[SOURCE MATERIAL — start]
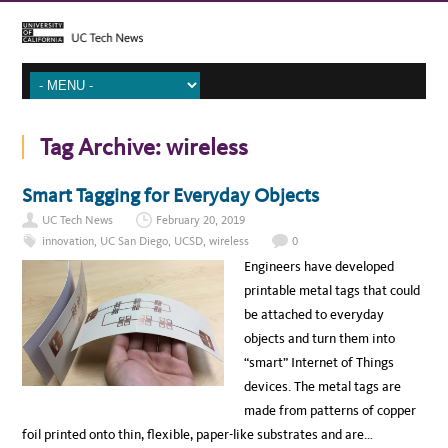
Tag Archive:
wireless
Smart Tagging for Everyday Objects
UC Tech News
February 20, 2019
innovation
,
UC San Diego
,
UCSD
,
wireless
0
Engineers have developed
printable metal tags that could
be attached to everyday
objects and turn them into
“smart” Internet of Things
devices. The metal tags are
made from patterns of copper
foil printed onto thin, flexible, paper-like substrates and are…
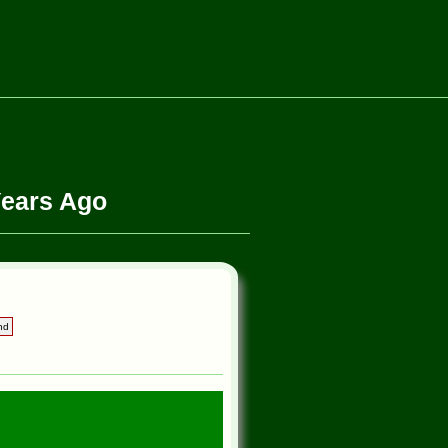
Years Ago
nd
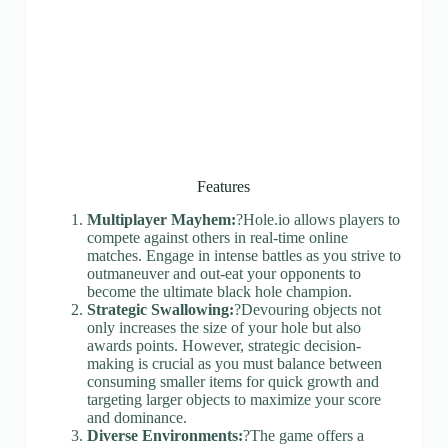
Features
Multiplayer Mayhem:
?Hole.io allows players to
compete against others in real-time online
matches. Engage in intense battles as you strive to
outmaneuver and out-eat your opponents to
become the ultimate black hole champion.
Strategic Swallowing:
?Devouring objects not
only increases the size of your hole but also
awards points. However, strategic decision-
making is crucial as you must balance between
consuming smaller items for quick growth and
targeting larger objects to maximize your score
and dominance.
Diverse Environments:
?The game offers a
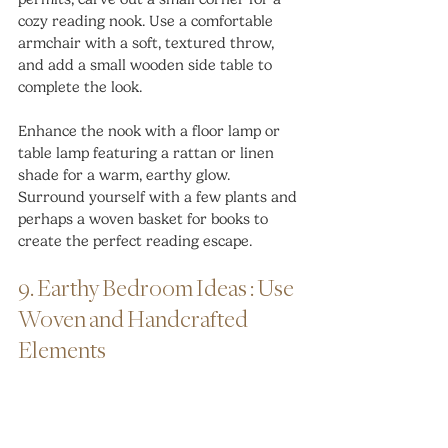
cozy reading nook. Use a comfortable 
armchair with a soft, textured throw, 
and add a small wooden side table to 
complete the look.
Enhance the nook with a floor lamp or 
table lamp featuring a rattan or linen 
shade for a warm, earthy glow. 
Surround yourself with a few plants and 
perhaps a woven basket for books to 
create the perfect reading escape.
9. Earthy Bedroom Ideas : Use 
Woven and Handcrafted 
Elements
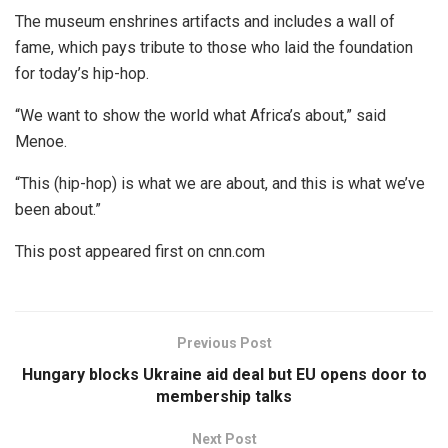
The museum enshrines artifacts and includes a wall of
fame, which pays tribute to those who laid the foundation
for today’s hip-hop.
“We want to show the world what Africa’s about,” said
Menoe.
“This (hip-hop) is what we are about, and this is what we’ve
been about.”
This post appeared first on cnn.com
Previous Post
Hungary blocks Ukraine aid deal but EU opens door to
membership talks
Next Post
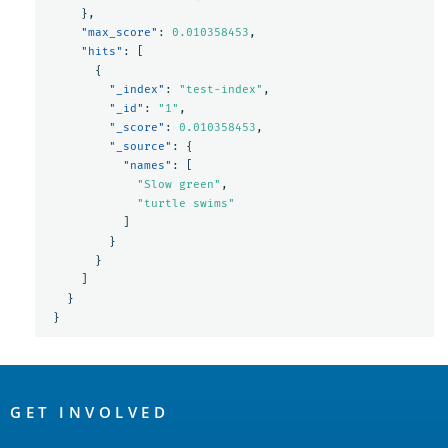
},
"max_score"
:
0.010358453
,
"hits"
:
[
{
"_index"
:
"test-index"
,
"_id"
:
"1"
,
"_score"
:
0.010358453
,
"_source"
:
{
"names"
:
[
"Slow green"
,
"turtle swims"
]
}
}
]
}
}
OpenSearch
Links
GET INVOLVED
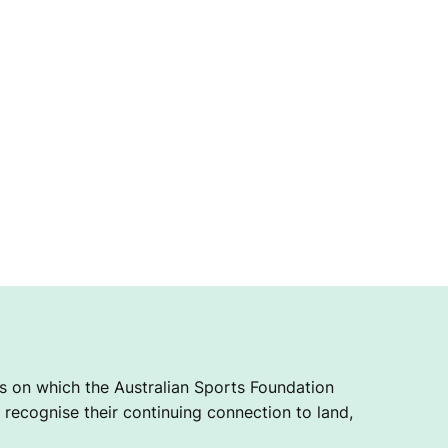
 on which the Australian Sports Foundation
recognise their continuing connection to land,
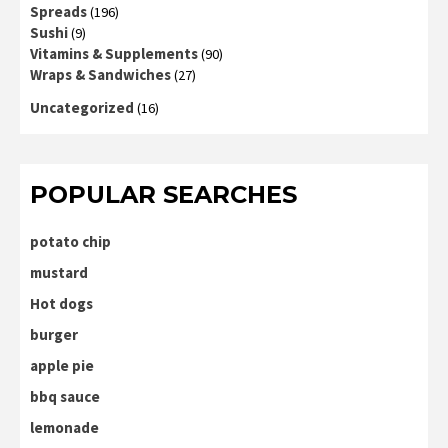
Spreads
(196)
Sushi
(9)
Vitamins & Supplements
(90)
Wraps & Sandwiches
(27)
Uncategorized
(16)
POPULAR SEARCHES
potato chip
mustard
Hot dogs
burger
apple pie
bbq sauce
lemonade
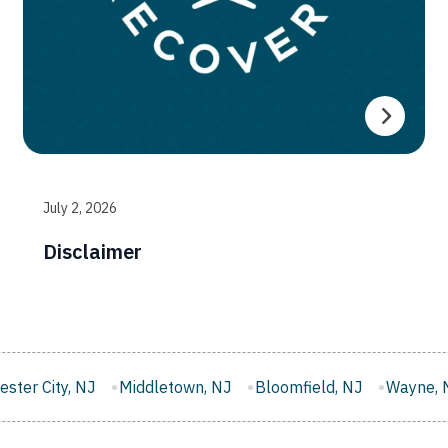
July 2, 2026
Disclaimer
letown, NJ
Bloomfield, NJ
Wayne, NJ
West New York,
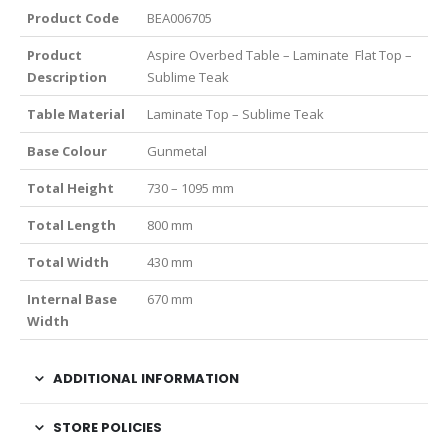
Product Code
BEA006705
Product
Aspire Overbed Table – Laminate Flat Top –
Description
Sublime Teak
Table Material
Laminate Top – Sublime Teak
Base Colour
Gunmetal
Total Height
730 – 1095 mm
Total Length
800 mm
Total Width
430 mm
Internal Base
670 mm
Width
ADDITIONAL INFORMATION
STORE POLICIES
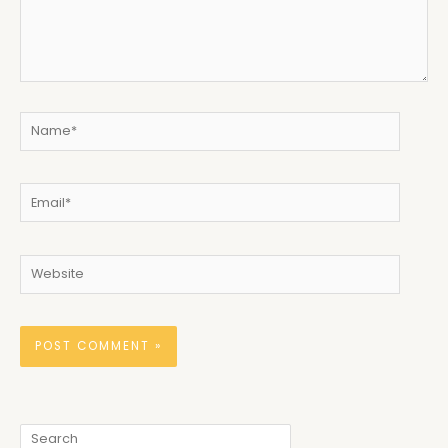
Name*
Email*
Website
Search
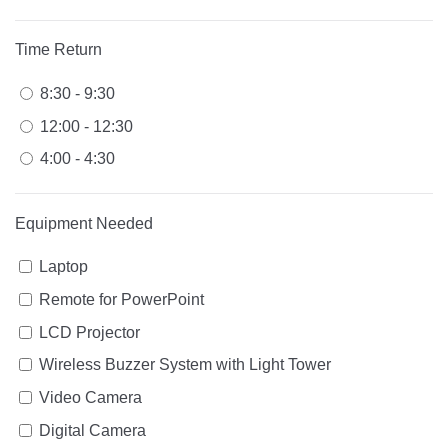
Time Return
8:30 - 9:30
12:00 - 12:30
4:00 - 4:30
Equipment Needed
Laptop
Remote for PowerPoint
LCD Projector
Wireless Buzzer System with Light Tower
Video Camera
Digital Camera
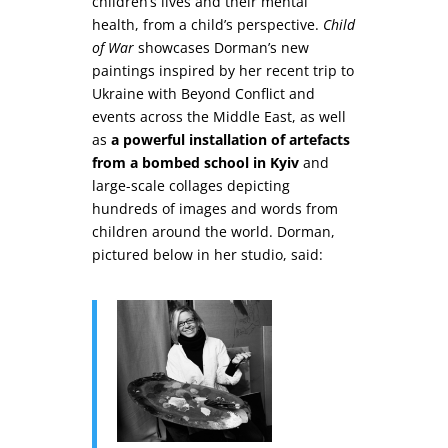
children’s lives and their mental
health, from a child’s perspective.
Child
of War
showcases Dorman’s new
paintings inspired by her recent trip to
Ukraine with Beyond Conflict and
events across the Middle East, as well
as
a powerful installation of artefacts
from a bombed school in Kyiv
and
large-scale collages depicting
hundreds of images and words from
children around the world. Dorman,
pictured below in her studio, said:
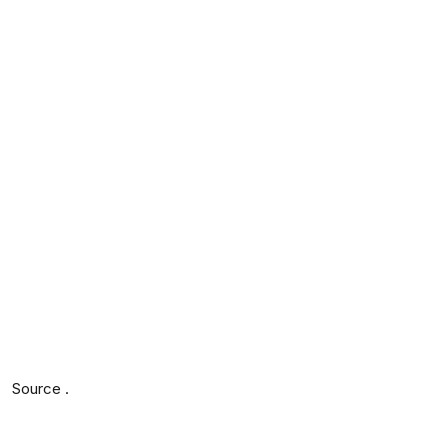
Source .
[SOURCE MATERIAL — finish]
• _TASK DESCRIPTION_:
Copy out every line in the records above that contains the word "Total".

• _RESPONSE FOR THIS EXERCISE_:
Total Height
Total Length
Total Width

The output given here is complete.